* Work instruction: Reproduce every one of the records below with "pie chart" renamed to "pie graph" and nothing else altered. Leave the pictures out of your answer.

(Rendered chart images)
****************

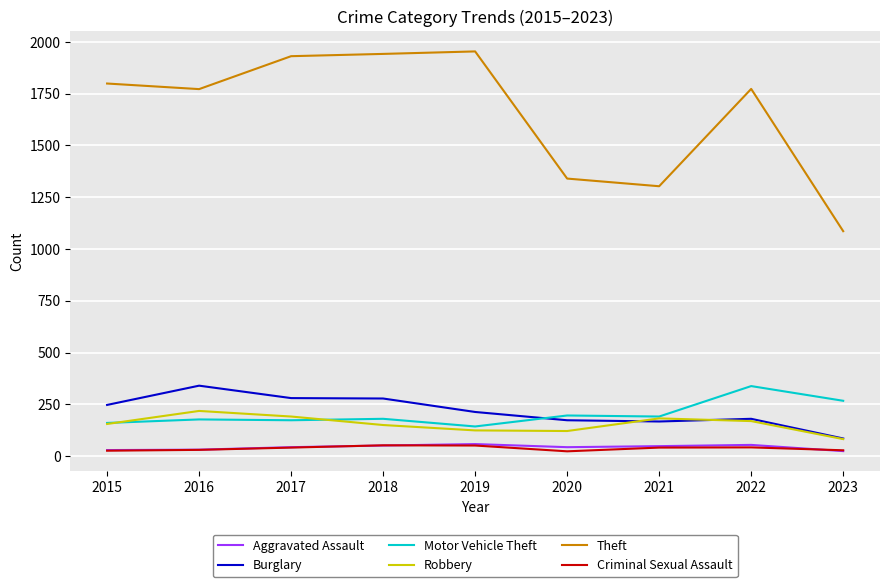

True or false: Robbery and Theft cross at least once.

False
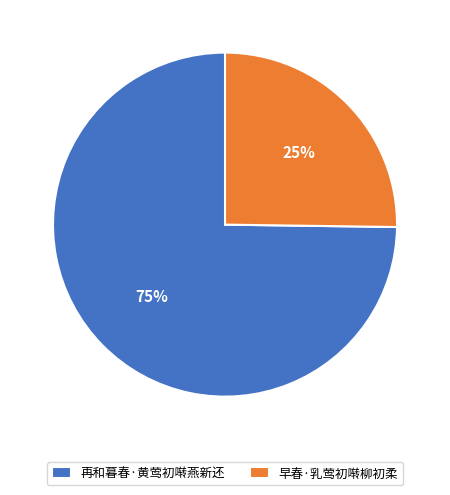

How many slices are in this pie chart?

2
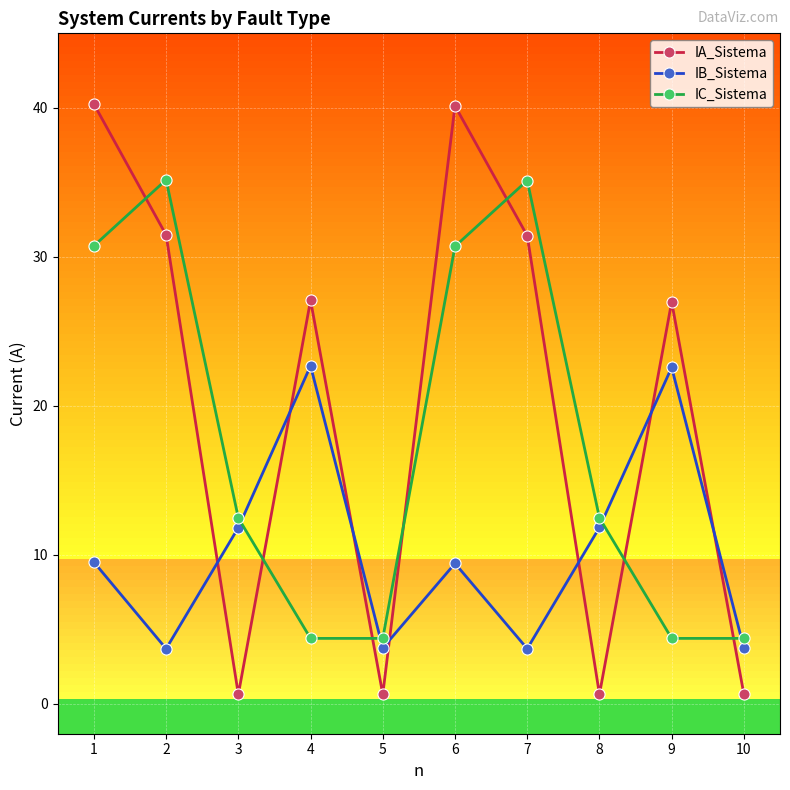

The value of IC_Sistema at 9 is 7.0. True or false?

False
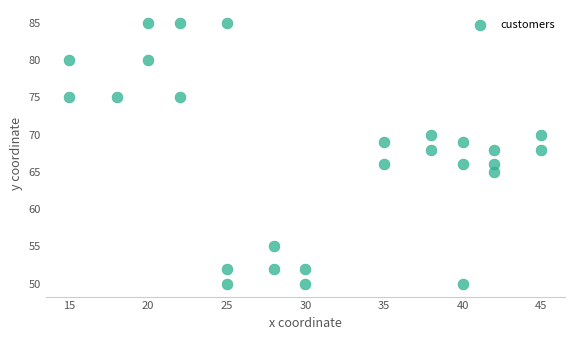

What is the range of Y values (max minus min)?

35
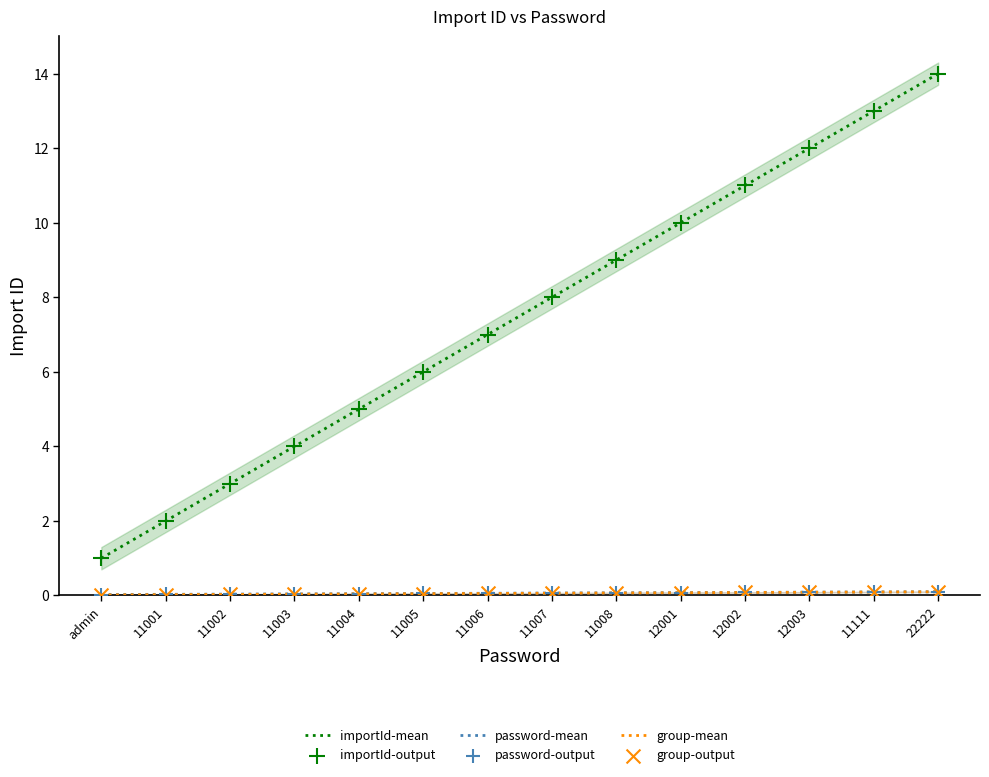

Which series has the largest total across all categories?

importId-mean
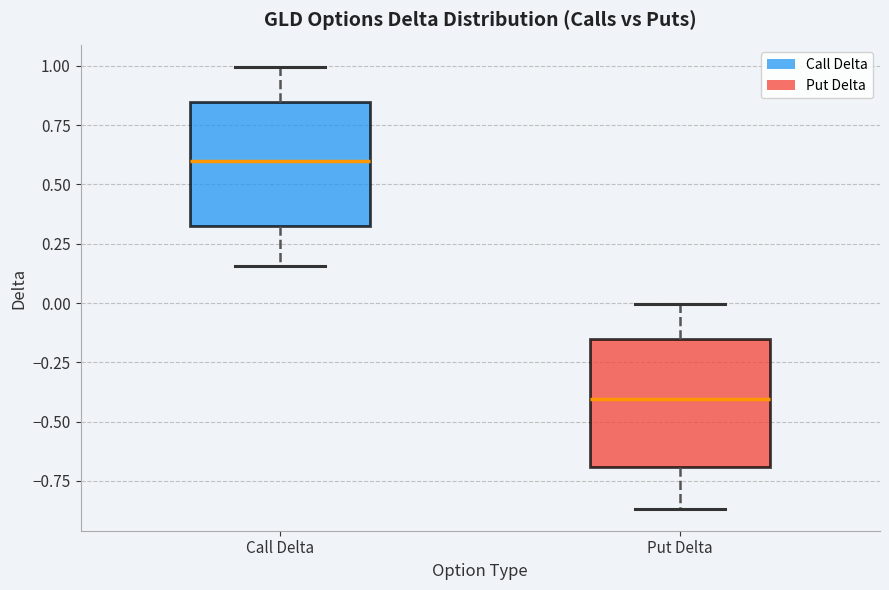

Reading left to right, read every box against the y-axis: the position of its median line, the range the box covers, and the ends of its whiskers. The values are not printed on the chart, so give them approximately, as read against the axis.

Call Delta: median 0.60, box 0.30 to 0.85, whiskers 0.15 to 1.00
Put Delta: median -0.40, box -0.70 to -0.15, whiskers -0.85 to 0.00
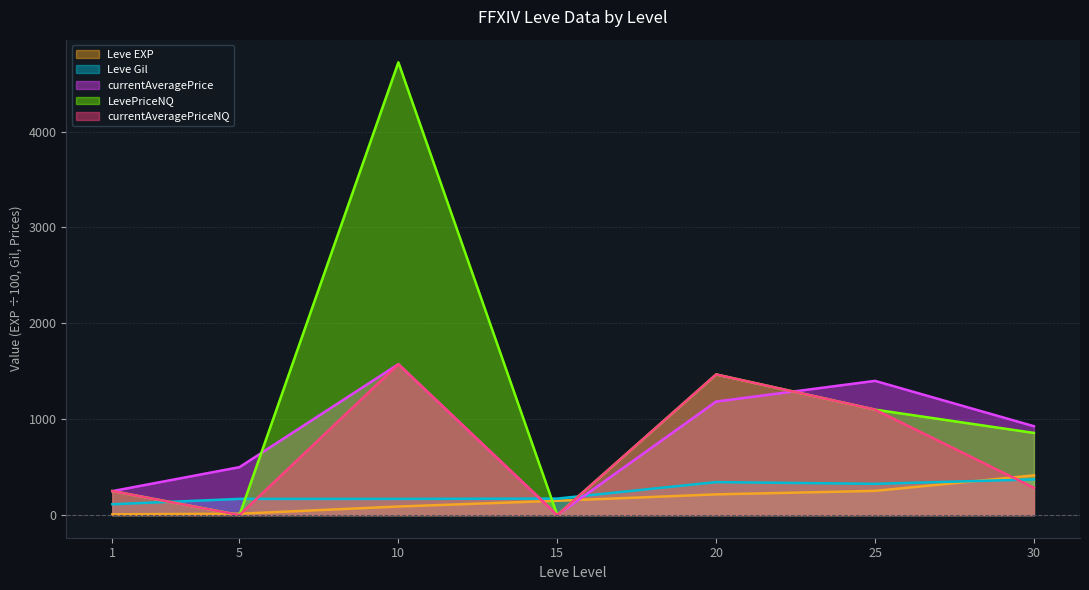

How many intersections are there between Leve EXP and LevePriceNQ?

4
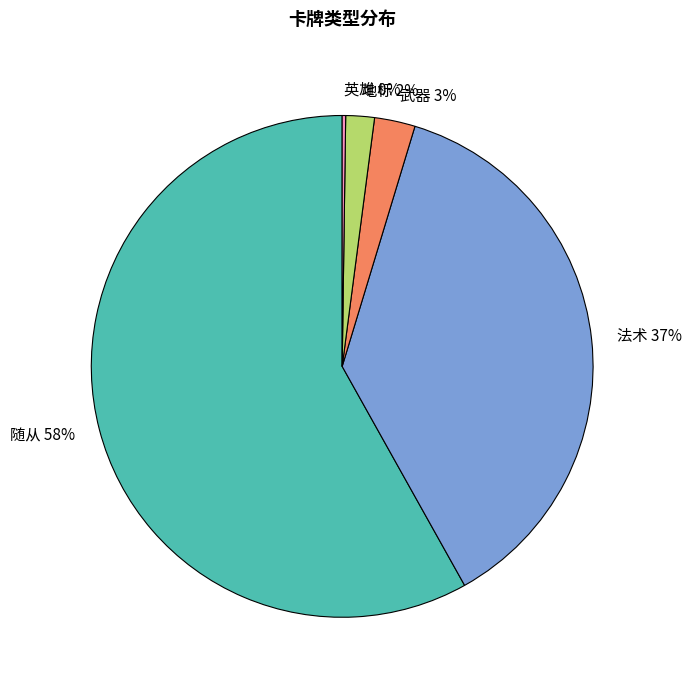

To the nearest percent, what is the average slice percentage?

20%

****************

* Reply to the exercise:
True or false: Robbery and Theft cross at least once.

False

How many slices are in this pie graph?

2

The value of IC_Sistema at 9 is 7.0. True or false?

False

What is the range of Y values (max minus min)?

35

Which series has the largest total across all categories?

importId-mean

Reading left to right, read every box against the y-axis: the position of its median line, the range the box covers, and the ends of its whiskers. The values are not printed on the chart, so give them approximately, as read against the axis.

Call Delta: median 0.60, box 0.30 to 0.85, whiskers 0.15 to 1.00
Put Delta: median -0.40, box -0.70 to -0.15, whiskers -0.85 to 0.00

How many intersections are there between Leve EXP and LevePriceNQ?

4

To the nearest percent, what is the average slice percentage?

20%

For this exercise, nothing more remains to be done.